The letters have been digitised as part of an AHRC funded project led by Coventry University, provide a colourful picture of life from emigrants’ perspectives and show how language has changed over the years. Professor Hilary Nesi is leading Coventry’s involvement in the project.
One moving letter from 1907 is written by Finnish emigrant August Aalto of Humboldt, California to his friend Hilma Aerila of Laitila, Finland. Many Finnish migrants moving to the United States between 1980 and 1930 were men who arrived alone and took up dangerous work as lumbermen or miners and they often wrote back to girls in their home villages hoping to find Finnish wives.
August writes to Hilma on March 30th 1907:
“No other sorrow or grief bothers me like my perpetual sorrow over you not writing to me. I have… waited for your letter as for the most precious golden treasure, but my hopes have been completely betrayed. But I will never get tired… my destiny ordained that I didn’t have the means to stay in my country of birth. I had to leave for a far-away, foreign land to make a living… Would it be possible to send me your picture? It would be fun to look at it… Good bye, please feel well. Wishes your loving wandering boy.”
The digitisation project which has seen Coventry University collaborate with a range of partners including the University of Helsinki and the Immigrant History Research Centre (IHRC) at the University of Minnesota, will help create new ways to make historical letter collections available to the public.
The exhibition will run from Monday 19th – Wednesday 21st May in the Studio at the Herbert Art Gallery and Museum, with Tuesday 20th May reserved for school parties. The exhibition is free to attend and prior booking is not required.
An end of project symposium will take place at Coventry University on Monday 19th May from 2pm-5pm, to discuss the outcomes of the project, the digitisation and mark up of historical correspondence, and the importance/challenges/opportunities of interdisciplinary research in diaspora studies.

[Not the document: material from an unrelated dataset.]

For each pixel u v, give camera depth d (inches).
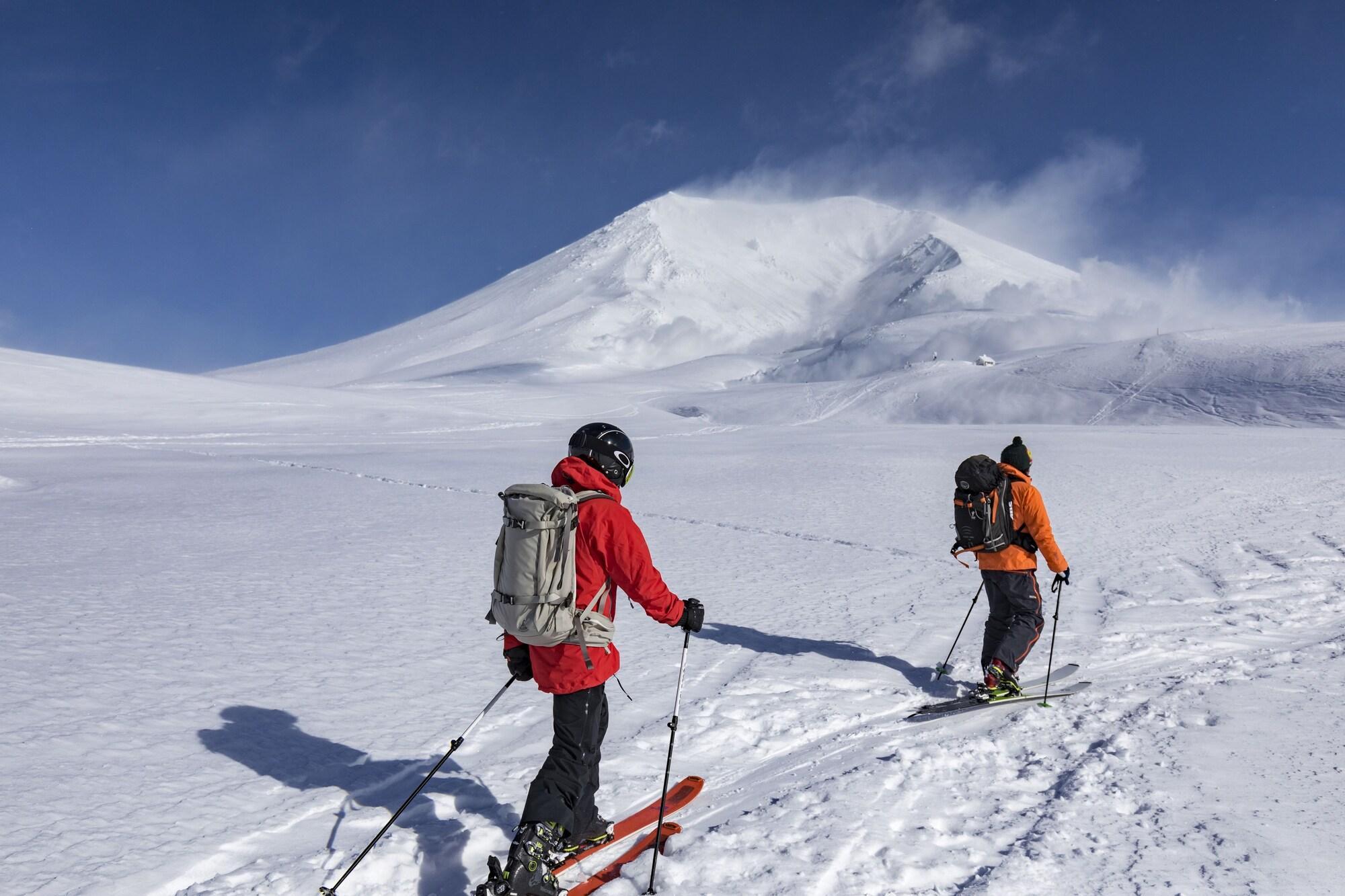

An evening talk, News from Home: Themes and Functions of Letters to Irish Emigrants in Colonial Australia will also be held on 19th May at 6.30pm. This talk will be given by the renowned Irish migration scholar David Fitzpatrick, Professor of Modern History at Trinity College, Dublin and author of Oceans of Consolation: Personal Accounts of Irish Migration to Australia.
Both the symposium and evening talk are free to attend; tickets can be booked via the Coventry University website.